──────── Data for review ────────
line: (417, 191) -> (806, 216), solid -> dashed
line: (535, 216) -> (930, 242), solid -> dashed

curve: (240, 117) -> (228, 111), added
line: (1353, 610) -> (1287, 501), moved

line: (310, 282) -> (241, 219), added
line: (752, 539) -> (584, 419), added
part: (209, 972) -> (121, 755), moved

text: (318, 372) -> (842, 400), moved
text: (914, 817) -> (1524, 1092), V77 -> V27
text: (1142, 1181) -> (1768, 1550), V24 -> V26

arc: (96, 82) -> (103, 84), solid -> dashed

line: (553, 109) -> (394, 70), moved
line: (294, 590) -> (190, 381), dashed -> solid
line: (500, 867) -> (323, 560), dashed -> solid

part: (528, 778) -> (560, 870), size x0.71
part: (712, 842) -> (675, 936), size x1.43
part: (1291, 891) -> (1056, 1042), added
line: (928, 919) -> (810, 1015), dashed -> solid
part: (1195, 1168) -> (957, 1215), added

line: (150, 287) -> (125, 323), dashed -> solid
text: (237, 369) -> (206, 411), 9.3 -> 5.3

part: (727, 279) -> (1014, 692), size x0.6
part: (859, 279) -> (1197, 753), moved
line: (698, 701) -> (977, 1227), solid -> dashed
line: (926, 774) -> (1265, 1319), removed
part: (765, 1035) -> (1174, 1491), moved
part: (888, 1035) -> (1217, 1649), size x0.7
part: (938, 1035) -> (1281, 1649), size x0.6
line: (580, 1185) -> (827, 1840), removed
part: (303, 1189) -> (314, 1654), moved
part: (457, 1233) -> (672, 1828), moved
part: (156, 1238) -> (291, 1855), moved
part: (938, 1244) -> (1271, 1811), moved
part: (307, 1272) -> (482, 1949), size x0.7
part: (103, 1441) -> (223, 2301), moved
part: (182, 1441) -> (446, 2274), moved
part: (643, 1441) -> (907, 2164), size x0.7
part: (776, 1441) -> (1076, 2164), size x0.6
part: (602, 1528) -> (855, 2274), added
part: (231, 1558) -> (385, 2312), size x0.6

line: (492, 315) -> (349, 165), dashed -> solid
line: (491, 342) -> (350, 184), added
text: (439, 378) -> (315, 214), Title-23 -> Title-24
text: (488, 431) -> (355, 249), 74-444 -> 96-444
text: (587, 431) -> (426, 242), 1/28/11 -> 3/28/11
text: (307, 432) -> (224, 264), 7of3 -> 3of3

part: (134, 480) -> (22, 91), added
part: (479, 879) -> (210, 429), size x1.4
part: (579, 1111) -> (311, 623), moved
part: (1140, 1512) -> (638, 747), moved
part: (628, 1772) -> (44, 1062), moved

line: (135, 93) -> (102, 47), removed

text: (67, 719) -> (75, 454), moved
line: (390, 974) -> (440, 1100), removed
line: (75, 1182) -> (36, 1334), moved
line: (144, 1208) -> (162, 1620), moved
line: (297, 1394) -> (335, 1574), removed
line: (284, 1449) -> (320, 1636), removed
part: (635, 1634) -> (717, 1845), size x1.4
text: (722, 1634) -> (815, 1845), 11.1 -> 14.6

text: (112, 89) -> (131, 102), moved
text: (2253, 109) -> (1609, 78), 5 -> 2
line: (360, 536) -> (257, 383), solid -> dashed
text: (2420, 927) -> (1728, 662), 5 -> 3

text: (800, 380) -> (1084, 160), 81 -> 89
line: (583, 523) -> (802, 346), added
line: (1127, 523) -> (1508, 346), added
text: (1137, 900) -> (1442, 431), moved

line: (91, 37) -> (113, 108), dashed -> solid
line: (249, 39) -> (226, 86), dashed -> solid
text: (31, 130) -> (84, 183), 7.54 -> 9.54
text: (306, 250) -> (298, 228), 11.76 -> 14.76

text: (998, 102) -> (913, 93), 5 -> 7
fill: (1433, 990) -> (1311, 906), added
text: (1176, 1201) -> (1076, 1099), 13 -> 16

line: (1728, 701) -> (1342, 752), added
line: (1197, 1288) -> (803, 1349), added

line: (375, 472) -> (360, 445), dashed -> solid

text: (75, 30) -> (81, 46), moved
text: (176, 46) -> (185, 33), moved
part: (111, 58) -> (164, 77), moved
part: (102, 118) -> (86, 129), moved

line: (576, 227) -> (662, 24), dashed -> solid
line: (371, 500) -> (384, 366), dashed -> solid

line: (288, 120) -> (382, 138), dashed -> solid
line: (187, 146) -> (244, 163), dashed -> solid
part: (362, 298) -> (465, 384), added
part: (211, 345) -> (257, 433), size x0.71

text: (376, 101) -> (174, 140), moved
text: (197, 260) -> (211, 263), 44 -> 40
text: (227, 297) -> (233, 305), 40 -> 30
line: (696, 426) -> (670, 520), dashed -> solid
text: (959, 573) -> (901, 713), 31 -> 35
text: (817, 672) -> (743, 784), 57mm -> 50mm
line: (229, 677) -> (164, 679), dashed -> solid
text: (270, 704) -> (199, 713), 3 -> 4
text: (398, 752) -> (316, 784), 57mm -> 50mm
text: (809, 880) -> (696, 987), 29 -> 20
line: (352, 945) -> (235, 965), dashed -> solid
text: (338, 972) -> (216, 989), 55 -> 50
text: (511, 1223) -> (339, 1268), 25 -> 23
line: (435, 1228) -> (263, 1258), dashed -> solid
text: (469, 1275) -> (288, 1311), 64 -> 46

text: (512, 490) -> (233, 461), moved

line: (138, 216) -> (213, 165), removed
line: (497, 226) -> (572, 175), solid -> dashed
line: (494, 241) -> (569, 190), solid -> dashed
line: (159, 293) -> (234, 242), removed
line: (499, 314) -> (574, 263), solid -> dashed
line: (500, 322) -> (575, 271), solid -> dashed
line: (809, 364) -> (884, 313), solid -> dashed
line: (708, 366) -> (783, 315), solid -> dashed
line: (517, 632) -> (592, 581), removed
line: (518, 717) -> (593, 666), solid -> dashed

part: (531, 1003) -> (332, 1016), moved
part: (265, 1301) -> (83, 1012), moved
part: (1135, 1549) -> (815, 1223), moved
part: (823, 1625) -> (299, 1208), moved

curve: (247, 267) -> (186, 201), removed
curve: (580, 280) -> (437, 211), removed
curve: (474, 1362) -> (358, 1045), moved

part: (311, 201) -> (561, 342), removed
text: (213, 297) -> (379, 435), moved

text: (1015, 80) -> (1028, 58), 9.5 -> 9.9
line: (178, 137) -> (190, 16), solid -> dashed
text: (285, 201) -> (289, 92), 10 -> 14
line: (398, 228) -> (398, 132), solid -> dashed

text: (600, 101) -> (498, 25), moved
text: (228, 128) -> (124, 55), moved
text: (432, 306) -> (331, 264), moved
────────
Every line containing the string "removed" is required; copy each such line from the data.

line: (926, 774) -> (1265, 1319), removed
line: (580, 1185) -> (827, 1840), removed
line: (135, 93) -> (102, 47), removed
line: (390, 974) -> (440, 1100), removed
line: (297, 1394) -> (335, 1574), removed
line: (284, 1449) -> (320, 1636), removed
line: (138, 216) -> (213, 165), removed
line: (159, 293) -> (234, 242), removed
line: (517, 632) -> (592, 581), removed
curve: (247, 267) -> (186, 201), removed
curve: (580, 280) -> (437, 211), removed
part: (311, 201) -> (561, 342), removed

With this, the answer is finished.